Robert Mueller reportedly considering subpoenaing Trump in Russia investigation

There are new signs that relations are very tense between President Trump and the special counsel in the Russia investigation. According to the Washington Post, Robert Mueller has told the president's lawyers that Mr. Trump might be subpoenaed if he doesn't agree to answer investigators' questions.

After 19 indictments it doesn't look like the Russia investigation will end without Mueller questioning the president -- at least that's what the special counsel is signaling. The ongoing negotiations with the president's legal team have become contentious and it is unclear what will come next. 

In January, President Trump told reporters he was interested in talking with Mueller under oath, but behind the scenes, the president's lawyers have been carefully negotiating the terms of those possible talks, reports CBS News' Jeff Pegues. 

In one meeting with Mueller, according to the Washington Post, the lawyers insisted the president had no obligation to talk. Mueller responded that he could "issue a subpoena for the president to appear before a grand jury." The episode highlights the escalating showdown between the White House and the special counsel.

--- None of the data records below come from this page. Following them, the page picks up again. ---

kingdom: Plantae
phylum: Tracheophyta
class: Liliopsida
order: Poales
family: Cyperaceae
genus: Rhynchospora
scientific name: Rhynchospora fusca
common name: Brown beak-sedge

"The bare minimum for Mueller is going to be to get some answers from Trump under oath. No prosecutor would settle for less. And any answers under oath by Trump puts him in serious criminal jeopardy," former Department of Justice official Harry Litman said.  

Republicans are also taking aim at Deputy Attorney General Rod Rosenstein – who oversees Mueller's investigation.

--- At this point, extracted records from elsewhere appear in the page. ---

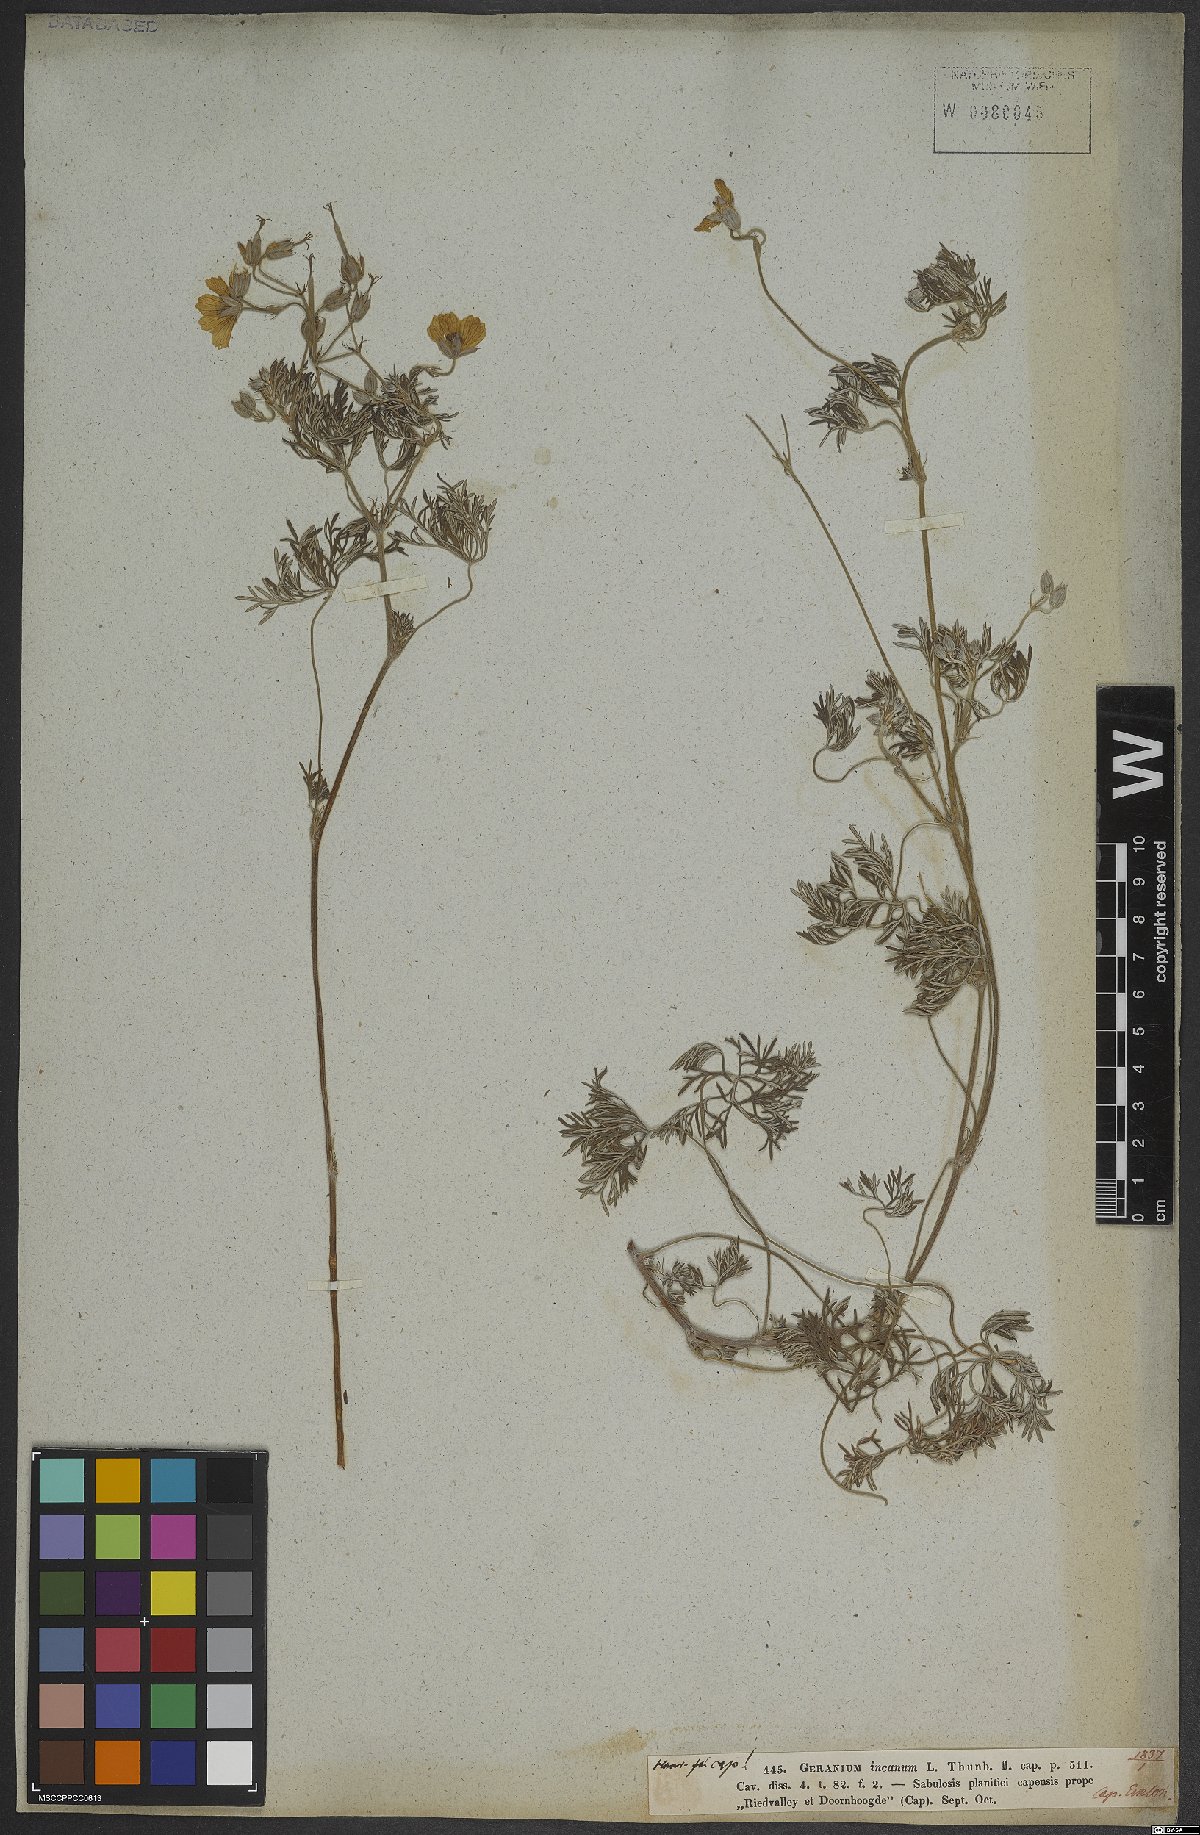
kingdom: Plantae
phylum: Tracheophyta
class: Magnoliopsida
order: Geraniales
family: Geraniaceae
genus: Geranium
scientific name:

"I can tell you that there have been people who have been making threats privately and publicly against me for quite some time," Rosenstein said Tuesday.

On Tuesday, Rosenstein pushed back against reports that Republican lawmakers were drafting articles of impeachment against him. Republican members of the House Freedom Caucus say impeachment would be used against Rosenstein as a "last resort" if he doesn't comply with requests for information pertaining to the Russia investigation.

"I think they should understand by now the Department of Justice is not going to be extorted," Rosenstein said.

A subpoena has always been an option for the special counsel to use, but to use it to compel a president to testify could lead to a legal battle in the Supreme Court. Neither the special counsel nor the Trump legal team is commenting.